Now I was getting somewhere. The histogram looked like an exponential distribution. I could have read the article and tried to determine λ to within some confidence interval, in effect testing the hypothesis that the differences were indeed exponentially distributed; or I could try fitting an exponential to the data to see if it would lead me to somewhere. This is what I finally tried:

```j = hist[100, rnd2];

FindFit[j, a k Exp[-k x], {a, k}, x]
{a -> 10420.3, k -> 0.0990637}
```

A reasonable fit: the a⋅e is approximately 10,000, the number of points.

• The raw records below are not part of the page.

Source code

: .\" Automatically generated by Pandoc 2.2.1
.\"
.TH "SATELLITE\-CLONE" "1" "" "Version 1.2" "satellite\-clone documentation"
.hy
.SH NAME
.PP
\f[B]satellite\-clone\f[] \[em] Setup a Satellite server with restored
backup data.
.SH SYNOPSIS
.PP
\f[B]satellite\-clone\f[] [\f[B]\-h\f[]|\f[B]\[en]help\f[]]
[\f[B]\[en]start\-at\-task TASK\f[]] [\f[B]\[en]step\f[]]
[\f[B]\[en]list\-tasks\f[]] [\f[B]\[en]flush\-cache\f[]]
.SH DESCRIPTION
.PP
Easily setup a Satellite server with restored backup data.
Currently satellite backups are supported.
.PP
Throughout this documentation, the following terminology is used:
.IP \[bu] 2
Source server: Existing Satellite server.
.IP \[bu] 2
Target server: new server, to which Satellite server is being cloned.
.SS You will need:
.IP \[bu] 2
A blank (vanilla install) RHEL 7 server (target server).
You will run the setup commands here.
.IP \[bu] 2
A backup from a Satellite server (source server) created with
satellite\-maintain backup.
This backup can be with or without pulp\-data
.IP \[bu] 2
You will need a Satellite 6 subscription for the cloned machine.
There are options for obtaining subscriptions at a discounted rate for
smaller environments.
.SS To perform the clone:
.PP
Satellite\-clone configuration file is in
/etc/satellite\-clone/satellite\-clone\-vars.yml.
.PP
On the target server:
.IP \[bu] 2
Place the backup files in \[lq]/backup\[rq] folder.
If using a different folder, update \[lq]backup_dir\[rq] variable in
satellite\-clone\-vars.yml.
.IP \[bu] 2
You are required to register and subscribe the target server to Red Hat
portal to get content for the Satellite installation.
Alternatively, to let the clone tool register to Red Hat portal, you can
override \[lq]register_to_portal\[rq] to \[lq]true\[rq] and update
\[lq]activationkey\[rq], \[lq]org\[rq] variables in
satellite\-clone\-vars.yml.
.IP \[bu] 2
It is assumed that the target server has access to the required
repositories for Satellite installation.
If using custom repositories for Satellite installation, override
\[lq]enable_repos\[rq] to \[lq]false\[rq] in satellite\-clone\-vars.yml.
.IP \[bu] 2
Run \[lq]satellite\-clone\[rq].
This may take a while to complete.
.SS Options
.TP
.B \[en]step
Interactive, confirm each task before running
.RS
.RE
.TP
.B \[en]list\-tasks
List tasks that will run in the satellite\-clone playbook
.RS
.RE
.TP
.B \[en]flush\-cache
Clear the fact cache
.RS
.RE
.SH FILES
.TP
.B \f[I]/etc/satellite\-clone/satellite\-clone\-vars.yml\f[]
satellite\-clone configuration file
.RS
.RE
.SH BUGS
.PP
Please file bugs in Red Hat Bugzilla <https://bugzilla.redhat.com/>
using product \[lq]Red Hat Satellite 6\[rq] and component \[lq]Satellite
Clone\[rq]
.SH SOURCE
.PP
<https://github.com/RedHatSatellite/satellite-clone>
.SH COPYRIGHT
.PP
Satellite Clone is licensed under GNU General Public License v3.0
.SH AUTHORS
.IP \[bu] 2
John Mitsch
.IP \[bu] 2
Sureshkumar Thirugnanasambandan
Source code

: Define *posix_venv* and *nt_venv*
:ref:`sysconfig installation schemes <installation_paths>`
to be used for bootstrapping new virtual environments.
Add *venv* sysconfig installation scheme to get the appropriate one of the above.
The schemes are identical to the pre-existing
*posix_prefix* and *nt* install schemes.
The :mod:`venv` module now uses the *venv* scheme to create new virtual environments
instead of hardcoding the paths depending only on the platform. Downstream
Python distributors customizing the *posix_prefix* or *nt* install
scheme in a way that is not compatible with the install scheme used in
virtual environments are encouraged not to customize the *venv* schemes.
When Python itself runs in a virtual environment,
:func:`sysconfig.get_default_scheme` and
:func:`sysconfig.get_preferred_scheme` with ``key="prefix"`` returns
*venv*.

To really see how good the fit was I needed, however, a picture:

```Plot[Evaluate[ a k Exp[-k x] /. %], {x, 0, 50},
Epilog -> MapIndexed[Point[{#2[], #1}]&, j]]
```

Very tight fit, indeed. With this, I could directly generate a monotone sequence with the right distribution of jumps, in one pass without having to sort:

```rnd3[n_Integer?Positive] :=
scale[Accumulate[Array[-Log[1 - RandomReal]/n&, n]]]
```

(I used the standard algorithm to generate an exponentially distributed variate.) Graphically, there was no appreciable qualitative difference between `rnd2` and `rnd3`:

```ListLinePlot[rnd3, PlotRange -> All]
```

And the histogram, as I expected it would be by construction, was likewise similar:

```ListLinePlot[hist[50, rnd3], PlotRange -> All]
```

I was initially quite satisfied after this hands-on approach to discovering the right algorithm. This satisfaction would prove to be ephemeral, as I realized none of this explained the why. Maybe it's time to consult The Art of Computer Programming, but that would be for another post.